Para terminar, fale-me dos seus projectos actuais.

O que neste momento me interessa é arquitectura, a arquitectura inteligente. Parece-me que há pouco a fazer, como artista, na biotecnologia -- ainda está ao nível dos pixels -- a partir do momento em que conseguirmos traduzir pixels em moléculas, aí é onde eu quero estar. Mas de momento, a área onde melhor podemos actuar é a do interface, a questão da habitação (housing) nesta inter-realidade, entre realidade material e a virtual -- não a tecnologia da RV, mas num sentido lato. Habitação e arquitectura urbana, nesta mutação paradigmática de que antes falei, é muito interessante. Neste momento estou a lidar com o assunto apenas teoricamente.

No meu centro de pesquisas, no País de Gales, estou a lançar um apelo ao financiamento para um concurso internacional da casa inteligente.

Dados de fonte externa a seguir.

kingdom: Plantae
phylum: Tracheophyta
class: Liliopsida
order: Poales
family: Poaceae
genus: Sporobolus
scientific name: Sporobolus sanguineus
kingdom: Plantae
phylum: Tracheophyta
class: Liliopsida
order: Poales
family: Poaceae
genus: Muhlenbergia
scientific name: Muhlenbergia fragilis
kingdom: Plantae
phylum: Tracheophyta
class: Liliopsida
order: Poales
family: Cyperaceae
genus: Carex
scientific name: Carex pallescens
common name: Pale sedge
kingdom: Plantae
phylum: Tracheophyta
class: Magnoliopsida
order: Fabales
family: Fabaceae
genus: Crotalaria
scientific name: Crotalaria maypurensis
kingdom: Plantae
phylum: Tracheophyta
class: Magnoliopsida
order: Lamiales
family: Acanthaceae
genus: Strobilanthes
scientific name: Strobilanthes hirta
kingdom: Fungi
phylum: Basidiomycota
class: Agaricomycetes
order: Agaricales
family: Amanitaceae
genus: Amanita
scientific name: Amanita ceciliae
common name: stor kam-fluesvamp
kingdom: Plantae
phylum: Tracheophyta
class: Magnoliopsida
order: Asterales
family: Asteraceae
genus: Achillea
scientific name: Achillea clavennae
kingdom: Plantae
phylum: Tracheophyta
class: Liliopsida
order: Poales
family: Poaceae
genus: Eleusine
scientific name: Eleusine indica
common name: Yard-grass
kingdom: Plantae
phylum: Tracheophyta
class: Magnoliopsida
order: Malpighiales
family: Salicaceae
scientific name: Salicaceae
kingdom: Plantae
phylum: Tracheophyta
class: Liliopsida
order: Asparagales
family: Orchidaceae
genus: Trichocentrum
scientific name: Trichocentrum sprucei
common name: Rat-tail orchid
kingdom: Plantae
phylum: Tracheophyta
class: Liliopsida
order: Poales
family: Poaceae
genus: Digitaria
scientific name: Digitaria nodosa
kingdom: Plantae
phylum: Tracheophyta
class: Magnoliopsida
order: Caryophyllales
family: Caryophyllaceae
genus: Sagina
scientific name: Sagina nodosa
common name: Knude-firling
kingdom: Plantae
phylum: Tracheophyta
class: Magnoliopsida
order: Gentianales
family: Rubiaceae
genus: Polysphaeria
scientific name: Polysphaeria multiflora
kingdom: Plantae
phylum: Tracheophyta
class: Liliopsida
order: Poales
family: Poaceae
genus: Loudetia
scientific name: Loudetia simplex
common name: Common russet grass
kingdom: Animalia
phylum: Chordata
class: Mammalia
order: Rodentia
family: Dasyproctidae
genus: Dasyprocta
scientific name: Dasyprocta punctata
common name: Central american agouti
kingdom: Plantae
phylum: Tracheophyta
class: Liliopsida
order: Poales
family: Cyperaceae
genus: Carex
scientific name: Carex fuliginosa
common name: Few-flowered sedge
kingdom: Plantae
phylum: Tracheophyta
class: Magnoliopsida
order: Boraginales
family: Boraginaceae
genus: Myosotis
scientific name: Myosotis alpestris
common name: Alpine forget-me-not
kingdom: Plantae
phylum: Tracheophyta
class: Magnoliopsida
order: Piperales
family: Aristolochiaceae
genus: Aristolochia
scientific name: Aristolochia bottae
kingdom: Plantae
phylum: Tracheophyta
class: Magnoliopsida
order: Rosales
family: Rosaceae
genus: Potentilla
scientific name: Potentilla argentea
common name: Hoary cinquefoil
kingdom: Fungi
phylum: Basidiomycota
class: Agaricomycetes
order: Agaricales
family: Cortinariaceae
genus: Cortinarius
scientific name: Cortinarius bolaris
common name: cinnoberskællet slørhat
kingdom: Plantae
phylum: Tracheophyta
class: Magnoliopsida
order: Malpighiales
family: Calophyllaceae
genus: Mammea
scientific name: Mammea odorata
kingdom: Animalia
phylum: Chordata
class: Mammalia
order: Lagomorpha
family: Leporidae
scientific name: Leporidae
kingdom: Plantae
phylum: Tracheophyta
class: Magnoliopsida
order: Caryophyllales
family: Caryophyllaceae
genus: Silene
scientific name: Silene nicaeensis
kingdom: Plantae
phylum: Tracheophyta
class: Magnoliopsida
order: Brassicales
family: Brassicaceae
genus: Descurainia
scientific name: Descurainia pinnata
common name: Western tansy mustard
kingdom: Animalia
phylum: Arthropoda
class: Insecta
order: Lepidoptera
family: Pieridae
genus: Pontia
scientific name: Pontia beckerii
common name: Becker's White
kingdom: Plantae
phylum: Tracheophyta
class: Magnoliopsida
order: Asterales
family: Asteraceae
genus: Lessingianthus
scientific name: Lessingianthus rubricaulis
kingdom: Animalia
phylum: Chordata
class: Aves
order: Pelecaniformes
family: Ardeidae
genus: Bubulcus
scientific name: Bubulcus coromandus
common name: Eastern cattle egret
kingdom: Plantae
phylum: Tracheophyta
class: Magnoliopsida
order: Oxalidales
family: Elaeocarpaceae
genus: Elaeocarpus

Quase todo o trabalho que tem sido feito nesta área é-o através da Realidade Virtual; não foi construído materialmente, e eu quero estimular actividade nesse sentido.

Parece-me que os artistas estão em fuga massiva da superfície para a tridimensionalidade...

A pintura, como o teatro ou o cinema, tem o seu lugar. Nada os pode substituir. Mas o que penso que já não é válido é a pintura de representação. Isso é estúpido e ideologicamente perigoso.

Estou a trabalhar num projecto chamado A Arca Telemática, partindo da premissa de que há um dilúvio de dados (data deluge); a inundação é de dados e está a afogar o mundo. A questão é, o que iremos nós salvar? O que levaríamos connosco para bordo e o que transportariamos como sementes. Noé levou todo um conjunto de sementes para plantar; as nossas seriam: a vida artificial, nanotecnologia, esse tipo de coisas. Quero construir esta Arca como um web-site, provavelmente numa universidades. A ideia é ter pessoas a irem até às margens da Net, para além da Net, e descobrirem o que é que querem guardar. Vale a pena guardar? E como? E todas as questões de arquivo seguir-se-ão, etc.